Dionisia

Scientific classification
- Domain: Eukaryota
- Clade: Diaphoretickes
- Clade: SAR
- Clade: Alveolata
- Phylum: Apicomplexa
- Class: Aconoidasida
- Order: Haemospororida
- Family: Plasmodiidae
- Genus: Dionisia
- Species: Dionisia bunoi;

= Dionisia =

Genus of single-celled organisms

Dionisia is a genus of parasitic alveolates belonging to the phylum Apicomplexa.

The type species of this genus is Dionisia bunoi.

== Taxonomy==
The genus was described by Landau et al. in 1980.

== Description ==
The gametocytes are sexually dimorphic with the macrogametocytes being of the 'falciparum' type and the microgametocyte of the 'malariae' type.

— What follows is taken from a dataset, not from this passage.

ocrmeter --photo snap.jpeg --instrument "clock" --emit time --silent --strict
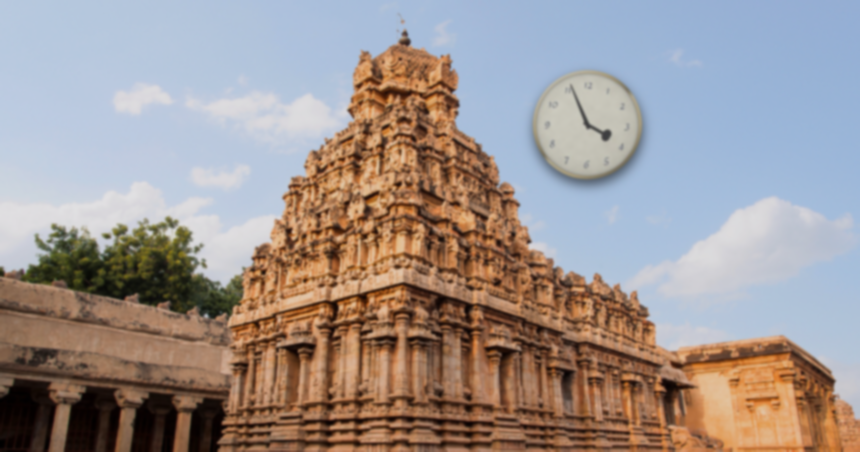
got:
3:56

The schizonts develop in the lumen of the liver blood vessels inside a greatly hypertrophied host cell. They remain moderate in size and their cytoplasm is not intensely basophilic as is usually in the young stages of other mammalian Haemosporidia.

== Hosts ==
The only known host of these parasites is the cyclops roundleaf bat (Hipposideros cyclops).

== Geographical location ==
These parasites are found in Gabon, Africa.